Yetkili, doğrudan Rooney’nin ismini anmasa da, destek açıklamalarının yasalar çerçevesinde değerlendirileceğini vurguladı. Sözcü ayrıca, “Bu durum, meşru protesto hakkı ile terör örgütlerine verilen destek arasındaki farkın altını çizmektedir,” dedi.
“Beni Terör Destekçisi Olarak Görüyorlarsa, Öyle Olsun”
Uyarı, Rooney’nin The Irish Times’ta yayımlanan dikkat çekici makalesinin ardından geldi. Yazısında İngiliz yasalarının kendisini “terör destekçisi” olarak tanımlaması halinde buna razı olduğunu belirten Rooney, “Soykırıma karşı doğrudan eylemleri desteklemeye devam edeceğim” dedi ve Filistin Hareketi’nin üyelerini “cesur bireyler” olarak tanımladı.
Filistin Hareketi Temmuz’da Yasaklandı
Palestine Action, 5 Temmuz 2025’te İngiltere’de resmi olarak terör örgütü ilan edildi. Kararın, grubun bazı üyelerinin RAF Brize Norton hava üssünde askeri uçaklara kırmızı boya püskürtmesi ve yaklaşık 7 milyon sterlinlik maddi hasara yol açmasının ardından alındığı bildirildi.
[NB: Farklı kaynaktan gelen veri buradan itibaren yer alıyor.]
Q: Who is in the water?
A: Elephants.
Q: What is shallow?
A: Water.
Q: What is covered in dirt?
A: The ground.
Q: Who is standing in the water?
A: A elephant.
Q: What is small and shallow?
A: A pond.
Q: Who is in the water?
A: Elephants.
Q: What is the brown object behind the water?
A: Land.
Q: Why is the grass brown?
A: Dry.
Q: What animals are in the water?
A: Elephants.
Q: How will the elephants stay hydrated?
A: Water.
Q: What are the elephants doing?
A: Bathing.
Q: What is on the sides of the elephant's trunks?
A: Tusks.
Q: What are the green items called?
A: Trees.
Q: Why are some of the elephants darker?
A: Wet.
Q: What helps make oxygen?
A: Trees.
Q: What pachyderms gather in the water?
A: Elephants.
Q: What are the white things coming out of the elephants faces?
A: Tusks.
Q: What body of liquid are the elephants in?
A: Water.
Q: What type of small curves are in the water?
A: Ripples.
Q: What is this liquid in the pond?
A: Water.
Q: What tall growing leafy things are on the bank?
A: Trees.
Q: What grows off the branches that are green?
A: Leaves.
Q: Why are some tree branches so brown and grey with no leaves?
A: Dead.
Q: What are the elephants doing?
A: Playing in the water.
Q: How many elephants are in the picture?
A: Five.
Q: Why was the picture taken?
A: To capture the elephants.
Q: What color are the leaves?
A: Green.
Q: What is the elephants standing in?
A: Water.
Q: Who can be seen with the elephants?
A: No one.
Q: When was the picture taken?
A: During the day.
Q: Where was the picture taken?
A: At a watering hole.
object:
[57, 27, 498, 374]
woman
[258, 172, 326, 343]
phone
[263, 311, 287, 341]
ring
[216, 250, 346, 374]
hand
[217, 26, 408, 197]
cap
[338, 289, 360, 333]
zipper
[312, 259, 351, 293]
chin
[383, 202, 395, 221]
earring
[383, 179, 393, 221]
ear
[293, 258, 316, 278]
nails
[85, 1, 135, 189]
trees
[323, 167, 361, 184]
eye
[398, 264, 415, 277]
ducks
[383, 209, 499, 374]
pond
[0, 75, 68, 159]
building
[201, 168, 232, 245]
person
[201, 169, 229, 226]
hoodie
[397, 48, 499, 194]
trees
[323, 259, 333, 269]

Yasak kararının ardından geçen sürede, grubun faaliyetleriyle bağlantılı olarak 700’den fazla kişi gözaltına alındı. Sadece bu ay başında Londra’daki Parlamento Meydanı’nda düzenlenen protestolarda 500’den fazla kişi tutuklandı. Polis verilerine göre, terör suçlamalarıyla karşı karşıya kalan kişilerin önemli bir kısmı 60 yaşın üzerinde.
Sally Rooney’nin Filistin’e Desteği İlk Değil
34 yaşındaki yazar, uzun süredir Filistin davasına açık destek veriyor. 2021 yılında yayımlanan romanı Beautiful World, Where Are You’nun İbranice baskısının İsrailli bir yayınevi tarafından çevrilmesini reddetmiş, bu kararıyla uluslararası gündeme gelmişti.
Son yazısında İngiltere hükümetini “temel hak ve özgürlükleri bastırmakla” suçlayan Rooney, alınan kararların “ülkedeki kültürel ve entelektüel yaşam üzerinde kalıcı etkiler bırakabileceğini” savundu.